Notebook

TTM Custom Factor Test

Check out the speed and results from two separate custom factors each calculating TTM values. The first is a numpy implementation by Doug Baldwin (https://www.quantopian.com/posts/trailing-twelve-months-ttm-with-as-of-date). The second is a pandas implementation.

In [23]:
# First, we need to import the basic pipeline methods
from quantopian.pipeline import Pipeline, CustomFactor
from quantopian.research import run_pipeline

# Also get the built-in filters and/or factors to use
from quantopian.pipeline.filters import QTradableStocksUS, Q500US, StaticAssets

# Finally get any data we want to use
from quantopian.pipeline.data.morningstar import Fundamentals as ms
from quantopian.pipeline.domain import US_EQUITIES

# Import numpy and pandas because they rock
import numpy as np
import pandas as pd
In [28]:
# First the numpy version
class TrailingTwelveMonths(CustomFactor):  
    window_length=315  
    window_safe = True  
    mask=symbols  
 
    def compute(self, today, assets, out, values, dates): 
        
        out[:] = [  
            (v[d + np.timedelta64(52, 'W') > d[-1]])[  
                np.unique(  
                    d[d + np.timedelta64(52, 'W') > d[-1]],  
                    return_index=True  
                )[1]  
            ].sum()  
            for v, d in zip(values.T, dates.T)  
        ]   
In [49]:
# Next a version which uses pandas methods
# A little easier to understand but probably less efficient
class TrailingTwelveMonths_Pandas(CustomFactor):
    """
    Gets the sum of the last 4 reported values using pandas
    Uses a window length of ~5 quarters (252/4 x 5) to ensure we have at least 4 quarters
    
    Requires 2 inputs: the datset values and the associated asof_dates

    """
    window_length = 315
    outputs = ['value', 'unique_values']  

    def compute(self, today, assets, out, values, asof_date):
        # Make a single multi-index dataframe with asof_date and values as columns
        # The days are the index level=0 and securities are level=1
        date_df = pd.DataFrame(asof_date).stack().rename('date')
        value_df = pd.DataFrame(values).stack().rename('value')
        df = pd.concat([date_df, value_df], axis=1)
        
        # Add a column with the asset to make drop_duplicates easier
        df['asset'] = df.index.get_level_values(level=1)

        # Drop duplicate dates, keep only the latest value for each date
        df_dropped = df.drop_duplicates(['date', 'asset'], keep='last')

:: Material supplied ::
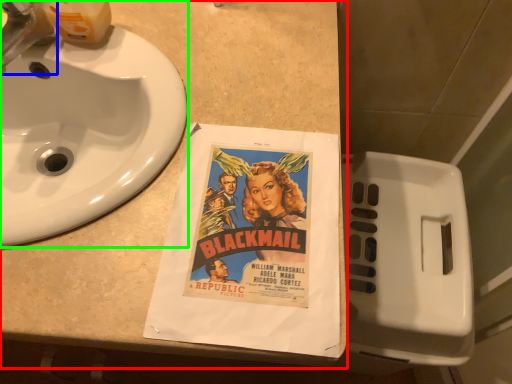
Question: Estimate the real-world distances between objects in this image. Which object is closer to counter top (highlighted by a red box), faucet (highlighted by a blue box) or sink (highlighted by a green box)?

Choices:
 (A) faucet
 (B) sink

Answer: (B)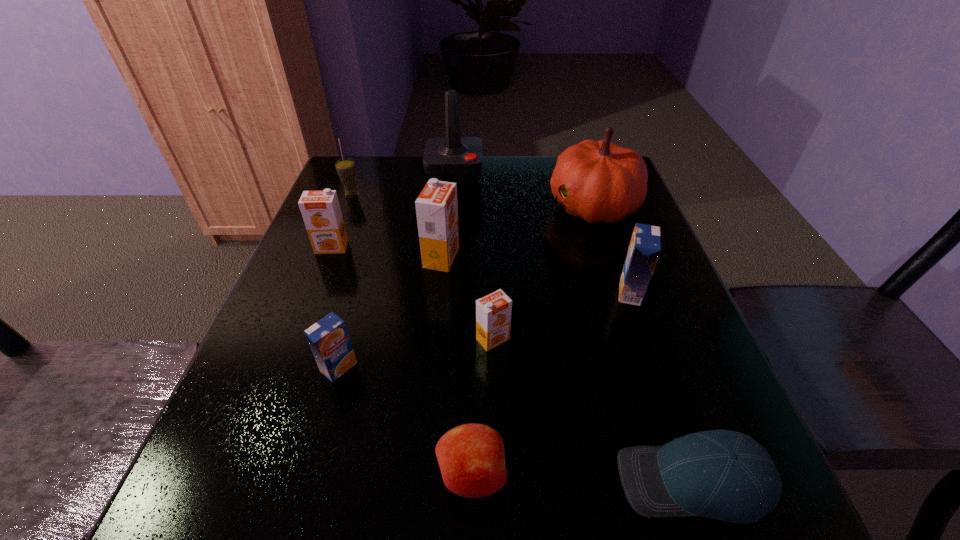
The image size is (960, 540). Identify the location of free point between the leftmost orange orange juice and the biggest orange orange juice. (387, 253).

Where is `vacant space that's between the leftmost orange orange juice and the joystick`? The height and width of the screenshot is (540, 960). vacant space that's between the leftmost orange orange juice and the joystick is located at coordinates (393, 209).

In order to click on free point between the leftmost orange juice and the pink pumpkin in this screenshot , I will do `click(463, 226)`.

Where is `vacant area that lies between the left blue orange_juice and the leftmost orange juice`? This screenshot has width=960, height=540. vacant area that lies between the left blue orange_juice and the leftmost orange juice is located at coordinates (335, 307).

Locate an element on the screen. Image resolution: width=960 pixels, height=540 pixels. vacant space in between the leftmost orange juice and the pink pumpkin is located at coordinates (463, 226).

At what (x,y) coordinates should I click in order to perform the action: click on object that is the fourth closest one to the joystick. Please return your answer as a coordinate pair (x, y). This screenshot has width=960, height=540. Looking at the image, I should click on (321, 212).

Choose which object is the fourth nearest neighbor to the leftmost orange orange juice. Please provide its 2D coordinates. Your answer should be formatted as a tuple, i.e. [(x, y)], where the tuple contains the x and y coordinates of a point satisfying the conditions above.

[(456, 159)]

Identify which orange juice is the second nearest to the second smallest orange orange juice. Please provide its 2D coordinates. Your answer should be formatted as a tuple, i.e. [(x, y)], where the tuple contains the x and y coordinates of a point satisfying the conditions above.

[(329, 340)]

The width and height of the screenshot is (960, 540). Identify the location of orange juice that is the third nearest to the third orange juice from right to left. (329, 340).

Locate an element on the screen. The image size is (960, 540). orange orange juice that is the third closest to the light baseball cap is located at coordinates (321, 212).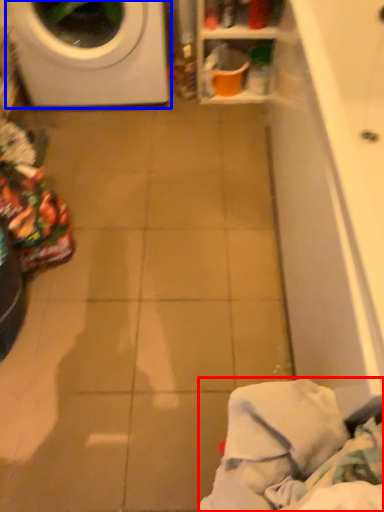
Question: Which object is further to the camera taking this photo, clothing (highlighted by a red box) or washing machine (highlighted by a blue box)?

Choices:
 (A) clothing
 (B) washing machine

Answer: (B)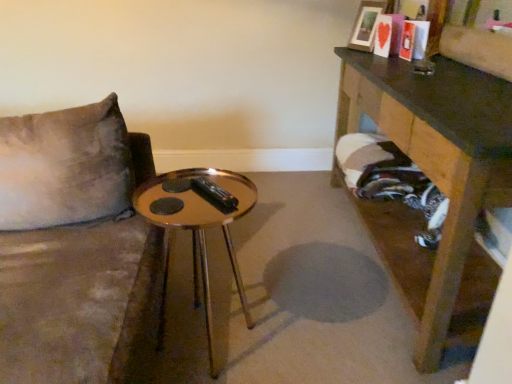
This screenshot has height=384, width=512. I want to click on spots to the right of gold reflective table at center, placed as the first table when sorted from left to right, so click(303, 330).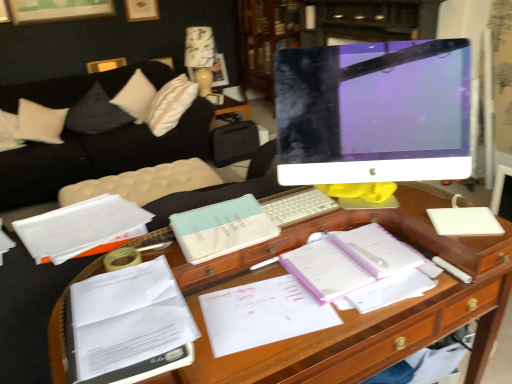
Where is `free location above white paper at center (from a real-world perspective)`? The width and height of the screenshot is (512, 384). free location above white paper at center (from a real-world perspective) is located at coordinates (263, 306).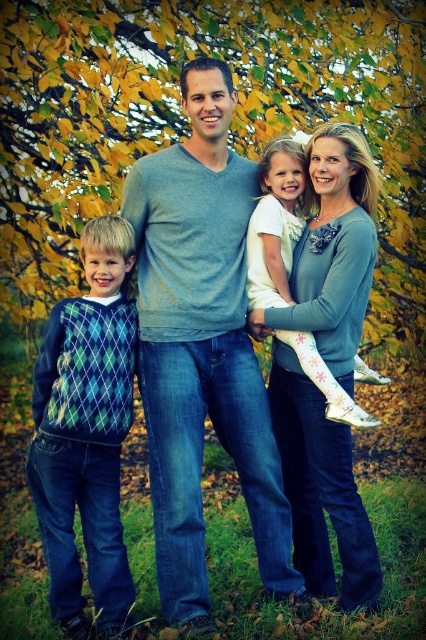
You are a photographer trying to capture a clear shot of both the gray soft sweater at center and the argyle sweater at left. Which one should you focus on first to ensure it appears sharp in the photo?

You should focus on the gray soft sweater at center first because it is closer to the viewer than the argyle sweater at left, so focusing on the closer one ensures it will be sharp.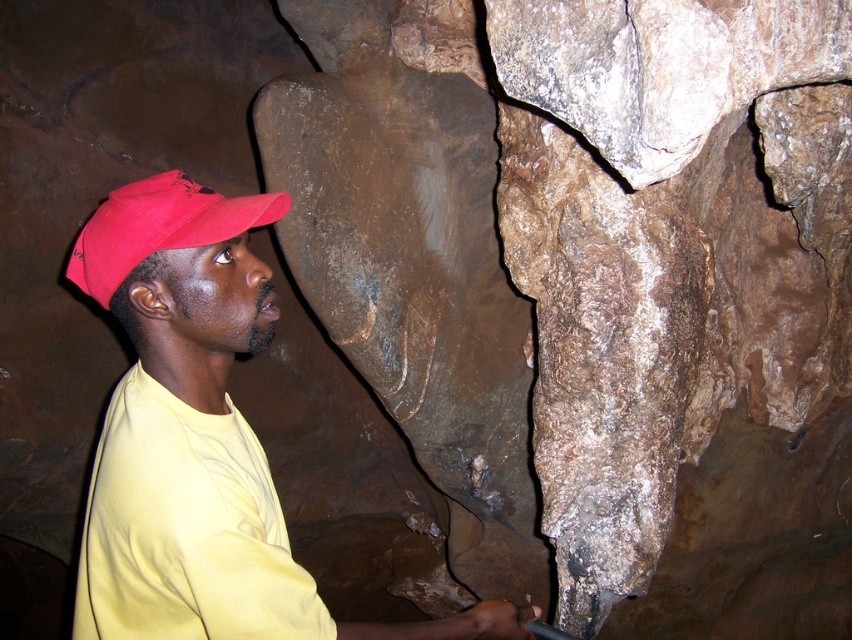
You are a geologist in the cave and need to collect a sample from the brown rough rock at center. You are currently standing next to the yellow matte shirt at center. Can you reach the rock without moving your feet?

The brown rough rock at center and yellow matte shirt at center are 3.37 feet apart from each other. Since the distance is greater than an average person can reach, you cannot reach the rock without moving your feet.

You are a photographer standing in the cave and want to take a closeup shot of the brown rough rock at center. Your camera has a minimum focusing distance of 6 feet. Can you take the photo without moving closer?

The brown rough rock at center is 5.59 feet away from the camera, which is within the camera minimum focusing distance of 6 feet. Therefore, you can take the closeup shot without moving closer.

In the scene shown: You are an explorer in a cave wearing a yellow matte shirt at center. You notice a brown rough rock at center nearby. If you want to place your shirt on top of the rock, will it fit entirely?

The brown rough rock at center is bigger than the yellow matte shirt at center, so the shirt will fit entirely on top of the rock.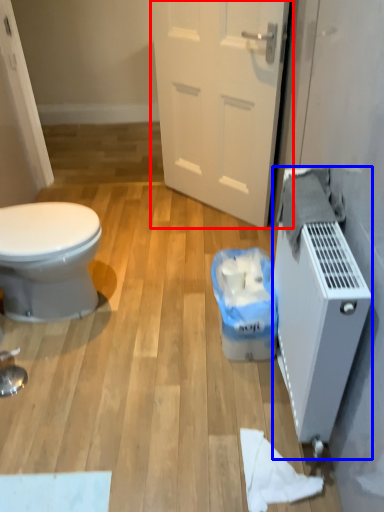
Question: Which object appears closest to the camera in this image, door (highlighted by a red box) or water heater (highlighted by a blue box)?

Choices:
 (A) door
 (B) water heater

Answer: (B)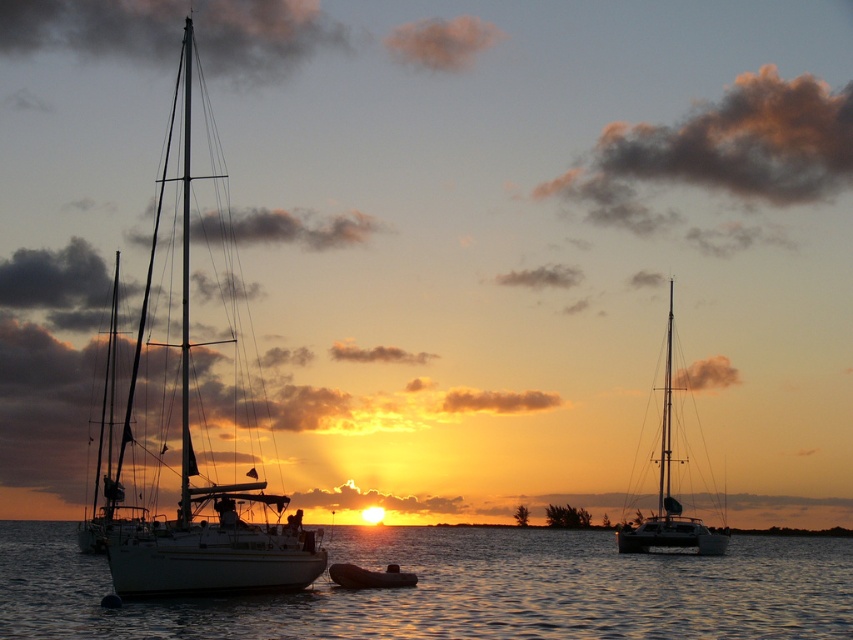
You are a photographer positioned at the shore, aiming to capture both the white matte sailboat at left and the rubber dinghy at center in your shot. Given that your camera has a fixed focal length and you can only adjust your position, which boat should you move closer to in order to include both in the frame without cropping either?

To include both the white matte sailboat at left and the rubber dinghy at center in the frame without cropping, you should move closer to the rubber dinghy at center. Since the white matte sailboat at left might be wider than the rubber dinghy at center, moving closer to the smaller boat allows you to balance their sizes in the composition so both fit within the camera frame.

You are a photographer positioned on the shore, aiming to capture both the white matte sailboat at left and the silvery metallic sailboat at center in your shot. Based on their positions, which boat will appear larger in your photo?

The white matte sailboat at left appears larger in the photo because it is closer to the viewer than the silvery metallic sailboat at center.

You are a photographer planning to capture the sunset scene. You want to ensure both the white matte sailboat at left and the silvery metallic sailboat at center are fully visible in your shot. Based on their widths, which boat might require you to adjust your camera angle to avoid cropping?

The white matte sailboat at left might be wider than the silvery metallic sailboat at center, so you might need to adjust your camera angle to ensure the wider white matte sailboat at left fits without cropping.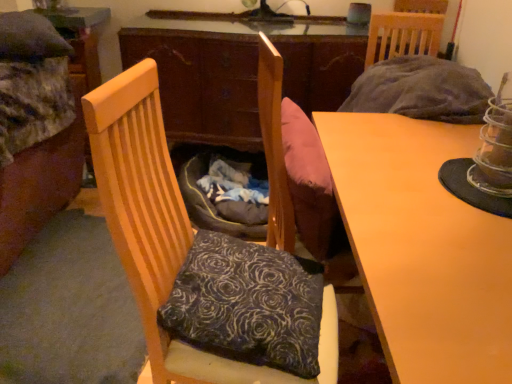
Question: Does matte wood desk at center have a greater height compared to velvet floral pillow at center?

Choices:
 (A) yes
 (B) no

Answer: (A)

Question: Considering the relative sizes of matte wood desk at center and velvet floral pillow at center in the image provided, is matte wood desk at center smaller than velvet floral pillow at center?

Choices:
 (A) no
 (B) yes

Answer: (A)

Question: Does matte wood desk at center have a lesser height compared to velvet floral pillow at center?

Choices:
 (A) no
 (B) yes

Answer: (A)

Question: From a real-world perspective, is matte wood desk at center beneath velvet floral pillow at center?

Choices:
 (A) yes
 (B) no

Answer: (A)

Question: Is matte wood desk at center oriented towards velvet floral pillow at center?

Choices:
 (A) yes
 (B) no

Answer: (A)

Question: In terms of width, does wooden chair at left look wider or thinner when compared to velvet floral pillow at center?

Choices:
 (A) wide
 (B) thin

Answer: (A)

Question: From the image's perspective, is wooden chair at left positioned above or below velvet floral pillow at center?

:: Written problem 1 ::
In the TTM custom factor notebook, what two outputs does the pandas version of the factor declare?
:: Written problem 2 ::
Write the next part of the TTM custom factor notebook, picking up right after its last line of code.

:: Task response 1 ::
The pandas version declares the outputs 'value' and 'unique_values'.

:: Task response 2 ::
        # Take only the latest 4 dates. Then, filter out any groups with less than 4 qtrs of data
        df_top_4 = df_dropped.groupby(level=1).tail(4)
        df_exactly_4 = df_top_4.groupby(level=1).filter(lambda group: group.date.size == 4)

        # Sum the values where there are exactly 4 unique asof_dates to get TTM. Get counts.
        value_sum = df_exactly_4.groupby(level=1).value.sum()
        counts = df_top_4.groupby(level=1).date.count()
        
        # Make a series of nans to hold our output values (will defualt to nan if no TTM value)
        output_sum = pd.Series(np.nan, index=range(len(assets)))
        output_counts = pd.Series(np.nan, index=range(len(assets)))
        
        # Put our TTM values into the series
        output_sum.loc[value_sum.index] = value_sum 
        output_counts.loc[counts.index] = counts
        
        out.value[:] = output_sum
        out.unique_values[:] = output_counts

Let's first run a pipeline using the numpy version and check the time it takes to complete. Use the dividend field to get the TTM dividends.

In [50]:
etrn_filter = StaticAssets(symbols(['ETRN']))
In [51]:
dividends_ttm_np = TrailingTwelveMonths(inputs=[
                ms.dividend_per_share_earnings_reports,
                ms.dividend_per_share_earnings_reports_asof_date
            ],
                                        mask=QTradableStocksUS()
                                       )
pipeline_numpy = Pipeline(
    columns={'dividends_ttm_np': dividends_ttm_np},
    screen = QTradableStocksUS()
    )

start = '2019-10-28'
end = '2019-10-28'
results = run_pipeline(pipeline_numpy, start, end)

results.head()

Pipeline Execution Time: 0.50 Seconds
Out[51]:
dividends_ttm_np
2019-10-28 00:00:00+00:00 Equity(2 [HWM]) 0.200
Equity(24 [AAPL]) 2.960
Equity(41 [ARCB]) 0.320
Equity(52 [ABM]) 0.715
Equity(53 [ABMD]) 0.000

Second, run a pipeline using the pandas version and check the time it takes to complete. Use the same dividend field to get the TTM dividends.

In [52]:
dividends_ttm_pd = TrailingTwelveMonths_Pandas(inputs=[
                ms.dividend_per_share_earnings_reports,
                ms.dividend_per_share_earnings_reports_asof_date
            ],
                                        mask=QTradableStocksUS()
                                       )
pipeline_numpy = Pipeline(
    columns={'dividends_ttm_pd': dividends_ttm_pd.value,
             'count': dividends_ttm_pd.unique_values},
    screen = QTradableStocksUS()
    )

start = '2019-10-28'
end = '2019-10-28'
results = run_pipeline(pipeline_numpy, start, end)

results.head()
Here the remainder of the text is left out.